▸ EXERCISE AIM: Scan the listing below. Report each line that includes "avec".

[GIVEN RECORDS]

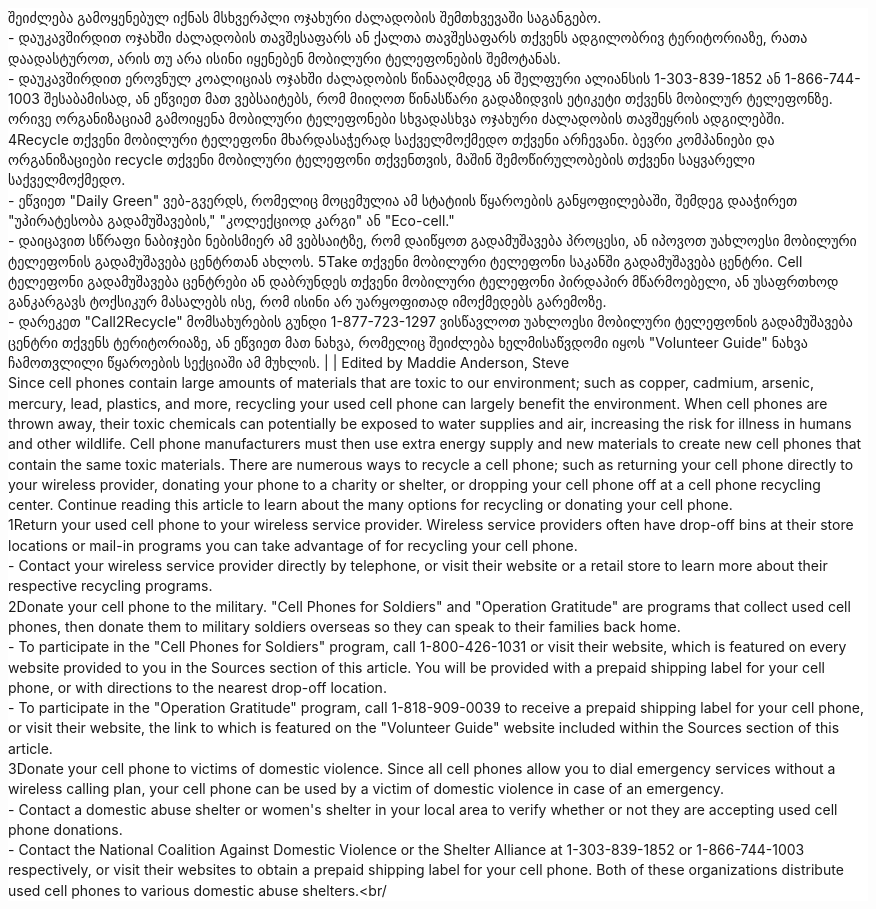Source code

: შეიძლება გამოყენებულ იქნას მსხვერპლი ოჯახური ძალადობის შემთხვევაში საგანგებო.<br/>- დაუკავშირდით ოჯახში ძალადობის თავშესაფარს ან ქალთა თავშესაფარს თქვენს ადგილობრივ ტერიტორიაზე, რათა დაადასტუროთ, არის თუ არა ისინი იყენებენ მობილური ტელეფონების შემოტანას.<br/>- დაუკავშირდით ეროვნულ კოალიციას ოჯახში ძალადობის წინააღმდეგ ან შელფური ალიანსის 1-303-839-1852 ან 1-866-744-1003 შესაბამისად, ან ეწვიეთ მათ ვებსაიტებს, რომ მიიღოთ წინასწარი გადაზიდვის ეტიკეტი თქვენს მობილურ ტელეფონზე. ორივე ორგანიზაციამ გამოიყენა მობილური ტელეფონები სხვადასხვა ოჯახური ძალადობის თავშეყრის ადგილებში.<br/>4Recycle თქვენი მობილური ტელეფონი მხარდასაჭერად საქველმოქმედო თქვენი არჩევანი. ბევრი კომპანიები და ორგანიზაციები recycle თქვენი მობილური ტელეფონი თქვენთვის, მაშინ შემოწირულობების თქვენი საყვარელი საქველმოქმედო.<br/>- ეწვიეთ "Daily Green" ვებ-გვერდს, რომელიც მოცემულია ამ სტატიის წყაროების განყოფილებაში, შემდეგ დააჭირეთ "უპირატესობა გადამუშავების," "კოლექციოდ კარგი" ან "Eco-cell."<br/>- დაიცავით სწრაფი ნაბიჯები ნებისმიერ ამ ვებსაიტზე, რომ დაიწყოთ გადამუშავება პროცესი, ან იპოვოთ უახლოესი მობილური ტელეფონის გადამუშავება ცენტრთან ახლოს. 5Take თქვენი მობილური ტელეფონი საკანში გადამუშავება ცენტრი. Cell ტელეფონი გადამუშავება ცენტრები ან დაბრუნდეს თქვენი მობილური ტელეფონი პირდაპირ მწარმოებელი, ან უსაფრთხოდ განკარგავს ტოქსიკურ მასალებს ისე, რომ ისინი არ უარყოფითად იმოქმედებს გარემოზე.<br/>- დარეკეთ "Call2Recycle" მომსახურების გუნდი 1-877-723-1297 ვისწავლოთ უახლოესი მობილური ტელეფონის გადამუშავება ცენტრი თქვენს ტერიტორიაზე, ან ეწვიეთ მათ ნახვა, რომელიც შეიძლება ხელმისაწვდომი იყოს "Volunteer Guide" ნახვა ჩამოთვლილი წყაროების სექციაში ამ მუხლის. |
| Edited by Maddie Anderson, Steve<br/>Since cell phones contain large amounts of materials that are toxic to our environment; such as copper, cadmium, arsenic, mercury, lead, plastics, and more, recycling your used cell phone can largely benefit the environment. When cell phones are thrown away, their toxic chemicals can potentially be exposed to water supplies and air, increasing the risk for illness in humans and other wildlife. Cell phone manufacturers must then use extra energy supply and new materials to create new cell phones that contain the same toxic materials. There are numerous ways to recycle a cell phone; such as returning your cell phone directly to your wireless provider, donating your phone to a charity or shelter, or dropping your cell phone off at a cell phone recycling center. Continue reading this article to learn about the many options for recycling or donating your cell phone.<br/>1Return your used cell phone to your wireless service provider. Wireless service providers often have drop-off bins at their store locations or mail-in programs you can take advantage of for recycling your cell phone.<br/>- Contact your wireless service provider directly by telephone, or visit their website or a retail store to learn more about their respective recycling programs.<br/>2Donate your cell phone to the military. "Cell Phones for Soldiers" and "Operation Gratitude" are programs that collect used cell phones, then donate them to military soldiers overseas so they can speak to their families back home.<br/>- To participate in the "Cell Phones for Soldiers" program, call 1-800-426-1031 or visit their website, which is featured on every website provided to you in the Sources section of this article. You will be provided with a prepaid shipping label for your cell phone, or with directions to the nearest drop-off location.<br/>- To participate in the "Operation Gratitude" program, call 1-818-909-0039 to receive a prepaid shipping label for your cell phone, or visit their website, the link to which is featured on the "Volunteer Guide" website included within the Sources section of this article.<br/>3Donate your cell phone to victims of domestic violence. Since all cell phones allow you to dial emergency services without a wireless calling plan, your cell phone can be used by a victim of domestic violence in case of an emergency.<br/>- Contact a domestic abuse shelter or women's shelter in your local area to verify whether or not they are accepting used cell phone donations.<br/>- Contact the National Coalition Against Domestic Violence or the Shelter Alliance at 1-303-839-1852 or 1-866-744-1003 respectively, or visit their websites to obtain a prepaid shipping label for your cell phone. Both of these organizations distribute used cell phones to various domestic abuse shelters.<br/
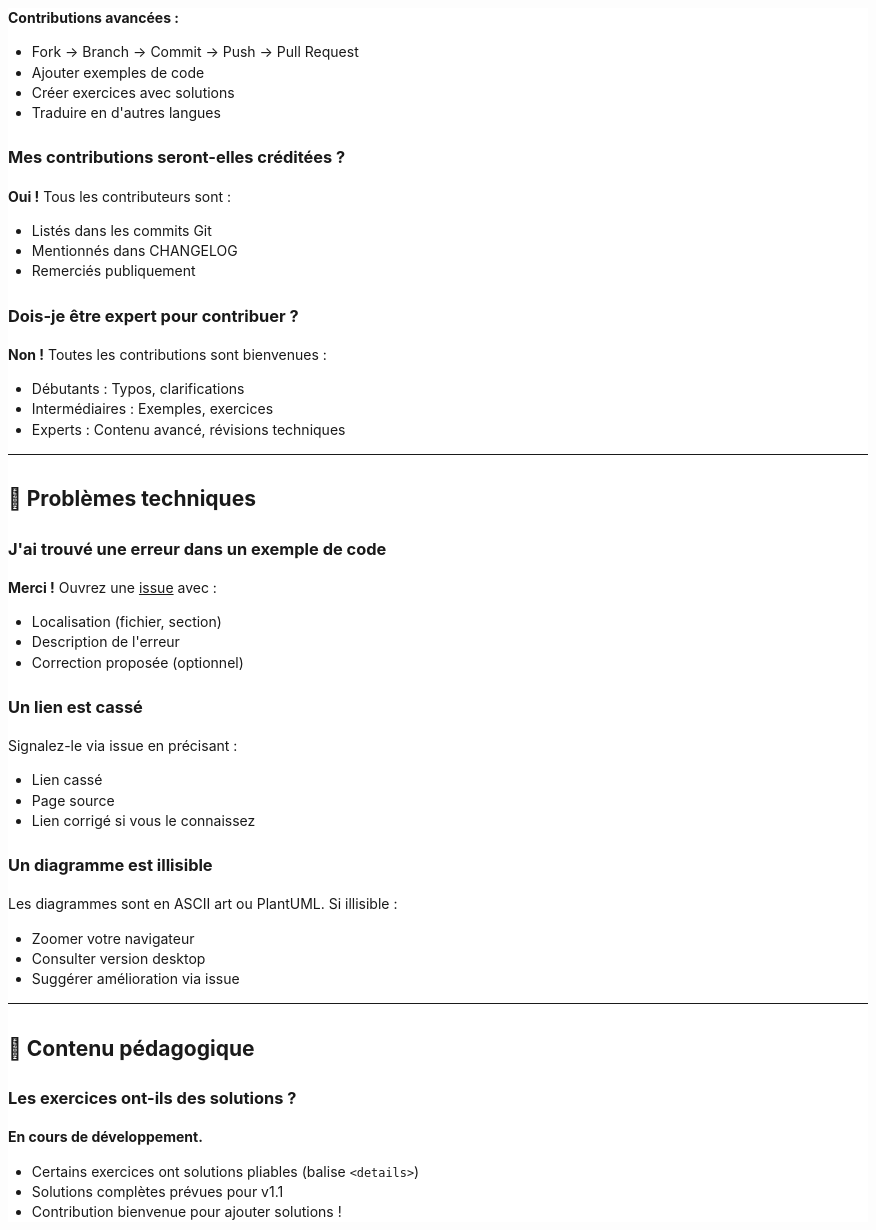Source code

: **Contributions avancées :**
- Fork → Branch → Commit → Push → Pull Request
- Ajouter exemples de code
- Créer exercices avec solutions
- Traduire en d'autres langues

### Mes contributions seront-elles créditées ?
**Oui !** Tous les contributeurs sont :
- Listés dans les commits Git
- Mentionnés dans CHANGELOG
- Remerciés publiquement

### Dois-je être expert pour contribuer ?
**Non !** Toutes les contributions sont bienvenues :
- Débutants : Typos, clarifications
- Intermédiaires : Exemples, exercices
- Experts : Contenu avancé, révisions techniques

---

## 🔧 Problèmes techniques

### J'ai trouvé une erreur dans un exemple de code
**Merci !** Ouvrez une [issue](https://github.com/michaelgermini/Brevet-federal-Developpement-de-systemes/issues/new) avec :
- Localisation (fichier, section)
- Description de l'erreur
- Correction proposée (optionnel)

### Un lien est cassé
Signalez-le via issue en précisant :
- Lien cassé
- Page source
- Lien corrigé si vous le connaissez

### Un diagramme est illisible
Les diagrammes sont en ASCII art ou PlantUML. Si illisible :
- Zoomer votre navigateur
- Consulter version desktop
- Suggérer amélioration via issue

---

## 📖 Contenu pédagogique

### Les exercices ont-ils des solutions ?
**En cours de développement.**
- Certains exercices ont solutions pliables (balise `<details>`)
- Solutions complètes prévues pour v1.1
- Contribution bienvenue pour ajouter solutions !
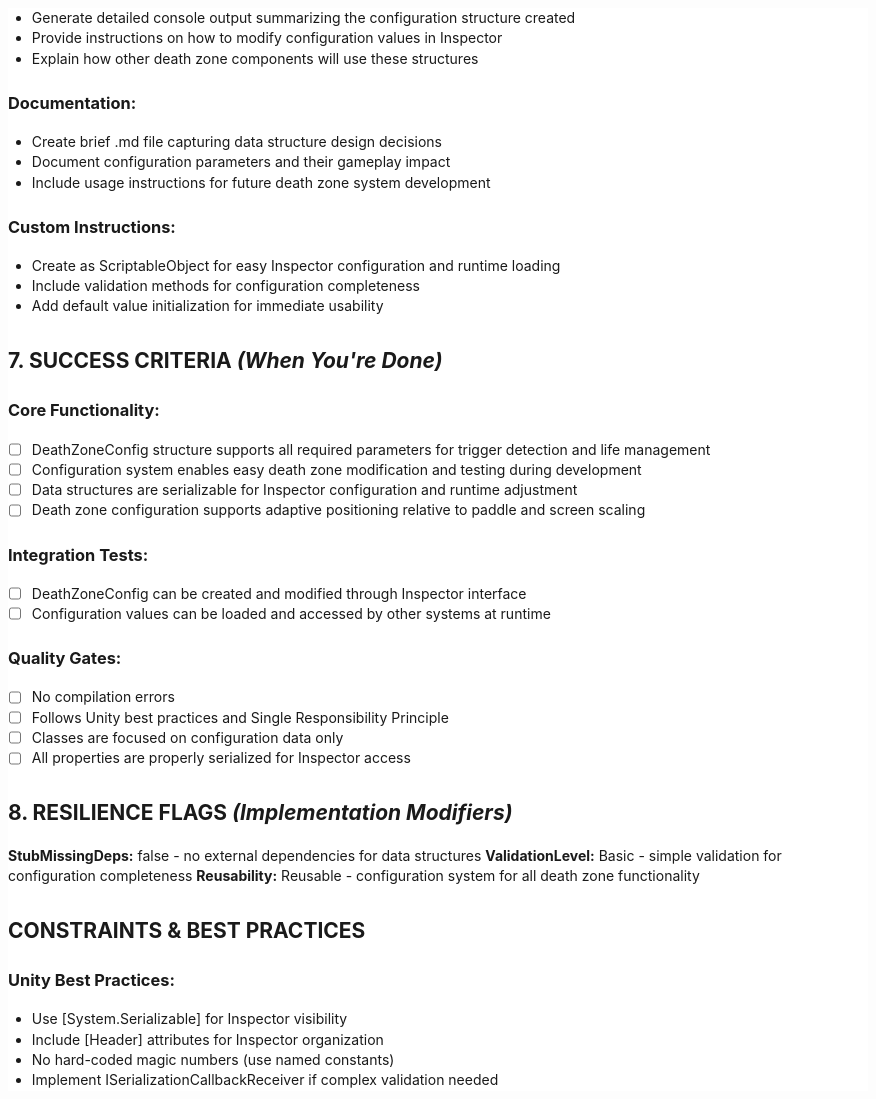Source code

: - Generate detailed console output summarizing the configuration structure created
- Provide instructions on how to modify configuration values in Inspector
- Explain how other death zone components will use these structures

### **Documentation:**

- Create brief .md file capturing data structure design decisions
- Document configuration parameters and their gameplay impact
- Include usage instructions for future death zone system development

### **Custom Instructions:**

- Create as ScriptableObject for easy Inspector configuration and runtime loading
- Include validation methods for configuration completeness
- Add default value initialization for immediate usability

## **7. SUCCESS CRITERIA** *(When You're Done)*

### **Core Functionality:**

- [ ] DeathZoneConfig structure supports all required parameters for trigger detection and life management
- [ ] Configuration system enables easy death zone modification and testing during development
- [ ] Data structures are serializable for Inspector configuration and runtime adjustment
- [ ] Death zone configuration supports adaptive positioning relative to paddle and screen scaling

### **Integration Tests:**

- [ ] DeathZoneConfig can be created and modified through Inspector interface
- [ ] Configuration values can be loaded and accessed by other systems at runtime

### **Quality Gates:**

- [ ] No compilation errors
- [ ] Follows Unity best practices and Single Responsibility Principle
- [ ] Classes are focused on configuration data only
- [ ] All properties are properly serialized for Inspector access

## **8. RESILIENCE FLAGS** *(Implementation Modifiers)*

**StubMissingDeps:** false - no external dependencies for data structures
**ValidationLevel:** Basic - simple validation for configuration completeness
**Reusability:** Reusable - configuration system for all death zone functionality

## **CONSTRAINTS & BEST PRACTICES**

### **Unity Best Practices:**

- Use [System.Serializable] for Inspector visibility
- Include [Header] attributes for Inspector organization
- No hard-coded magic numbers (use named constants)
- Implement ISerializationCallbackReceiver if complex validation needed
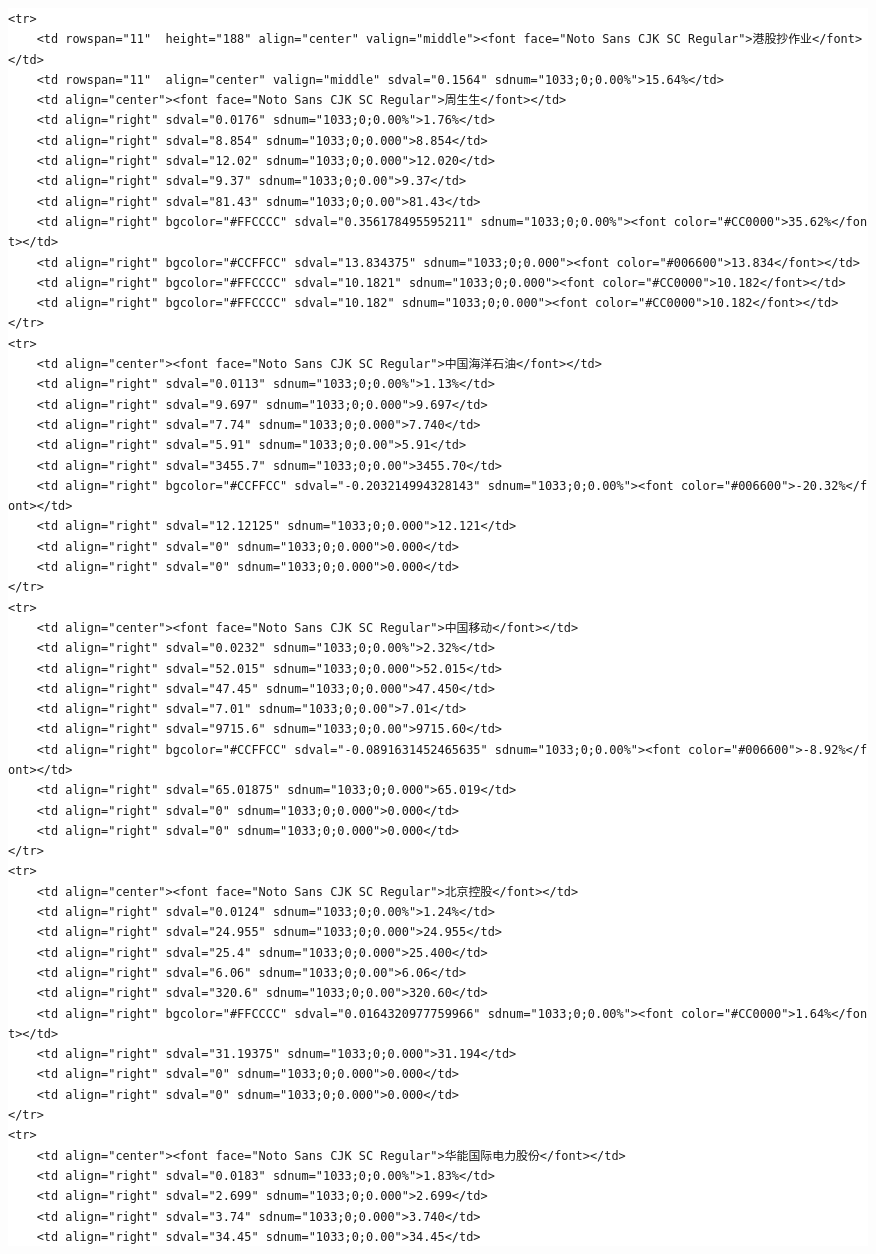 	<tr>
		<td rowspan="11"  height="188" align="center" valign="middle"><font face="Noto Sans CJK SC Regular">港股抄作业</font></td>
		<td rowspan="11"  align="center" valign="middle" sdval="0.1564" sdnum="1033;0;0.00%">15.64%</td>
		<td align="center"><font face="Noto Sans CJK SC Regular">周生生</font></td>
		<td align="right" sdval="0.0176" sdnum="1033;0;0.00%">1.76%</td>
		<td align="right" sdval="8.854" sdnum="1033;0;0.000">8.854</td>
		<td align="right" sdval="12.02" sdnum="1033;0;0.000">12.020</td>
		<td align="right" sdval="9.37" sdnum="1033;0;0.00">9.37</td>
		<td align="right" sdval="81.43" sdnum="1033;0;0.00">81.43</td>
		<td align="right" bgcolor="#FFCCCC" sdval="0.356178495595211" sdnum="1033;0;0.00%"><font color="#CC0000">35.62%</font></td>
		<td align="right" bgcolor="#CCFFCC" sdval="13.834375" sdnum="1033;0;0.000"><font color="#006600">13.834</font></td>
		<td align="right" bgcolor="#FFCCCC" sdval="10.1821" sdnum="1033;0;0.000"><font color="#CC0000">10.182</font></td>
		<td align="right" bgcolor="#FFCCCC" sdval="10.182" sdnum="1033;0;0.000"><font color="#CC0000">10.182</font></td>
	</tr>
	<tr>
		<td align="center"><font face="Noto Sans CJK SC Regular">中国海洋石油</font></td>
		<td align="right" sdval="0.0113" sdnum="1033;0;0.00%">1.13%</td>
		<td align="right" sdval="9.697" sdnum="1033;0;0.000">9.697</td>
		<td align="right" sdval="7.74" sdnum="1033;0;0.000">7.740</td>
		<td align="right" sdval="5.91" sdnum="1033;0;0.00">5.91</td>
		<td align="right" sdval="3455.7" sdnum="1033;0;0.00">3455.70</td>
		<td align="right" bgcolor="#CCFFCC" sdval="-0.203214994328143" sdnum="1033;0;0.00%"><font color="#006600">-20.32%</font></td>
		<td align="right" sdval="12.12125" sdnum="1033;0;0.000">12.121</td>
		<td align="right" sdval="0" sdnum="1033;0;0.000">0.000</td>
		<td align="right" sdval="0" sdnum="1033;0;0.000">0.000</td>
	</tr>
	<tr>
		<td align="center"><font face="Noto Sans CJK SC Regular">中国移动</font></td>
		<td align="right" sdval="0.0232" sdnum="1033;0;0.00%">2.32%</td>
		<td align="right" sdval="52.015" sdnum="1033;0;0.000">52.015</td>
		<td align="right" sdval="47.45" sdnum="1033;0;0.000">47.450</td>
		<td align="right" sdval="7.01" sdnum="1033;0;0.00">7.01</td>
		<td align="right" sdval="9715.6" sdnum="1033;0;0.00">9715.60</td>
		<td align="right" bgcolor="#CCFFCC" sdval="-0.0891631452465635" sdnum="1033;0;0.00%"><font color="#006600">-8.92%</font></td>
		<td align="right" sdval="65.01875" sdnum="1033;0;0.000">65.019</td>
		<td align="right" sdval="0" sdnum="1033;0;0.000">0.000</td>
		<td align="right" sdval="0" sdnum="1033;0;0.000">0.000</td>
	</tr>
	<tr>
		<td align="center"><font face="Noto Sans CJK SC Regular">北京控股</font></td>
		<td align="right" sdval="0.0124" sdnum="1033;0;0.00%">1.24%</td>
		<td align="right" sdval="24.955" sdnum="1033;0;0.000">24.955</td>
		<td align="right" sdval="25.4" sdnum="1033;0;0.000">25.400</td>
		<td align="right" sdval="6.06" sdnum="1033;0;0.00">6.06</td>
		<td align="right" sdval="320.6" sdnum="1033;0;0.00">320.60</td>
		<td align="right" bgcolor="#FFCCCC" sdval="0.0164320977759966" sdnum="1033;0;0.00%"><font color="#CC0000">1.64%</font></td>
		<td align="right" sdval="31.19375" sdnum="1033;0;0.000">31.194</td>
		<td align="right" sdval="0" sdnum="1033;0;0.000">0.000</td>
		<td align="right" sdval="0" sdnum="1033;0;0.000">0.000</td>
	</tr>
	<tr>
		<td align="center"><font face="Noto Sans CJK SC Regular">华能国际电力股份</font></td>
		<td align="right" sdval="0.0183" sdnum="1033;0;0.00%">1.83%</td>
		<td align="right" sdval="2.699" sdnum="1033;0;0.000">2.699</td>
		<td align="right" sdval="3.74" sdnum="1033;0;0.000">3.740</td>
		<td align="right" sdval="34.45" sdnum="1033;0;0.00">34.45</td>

[/GIVEN RECORDS]

▸ YOUR SOLUTION:
- Créer exercices avec solutions
**Merci !** Ouvrez une [issue](https://github.com/michaelgermini/Brevet-federal-Developpement-de-systemes/issues/new) avec :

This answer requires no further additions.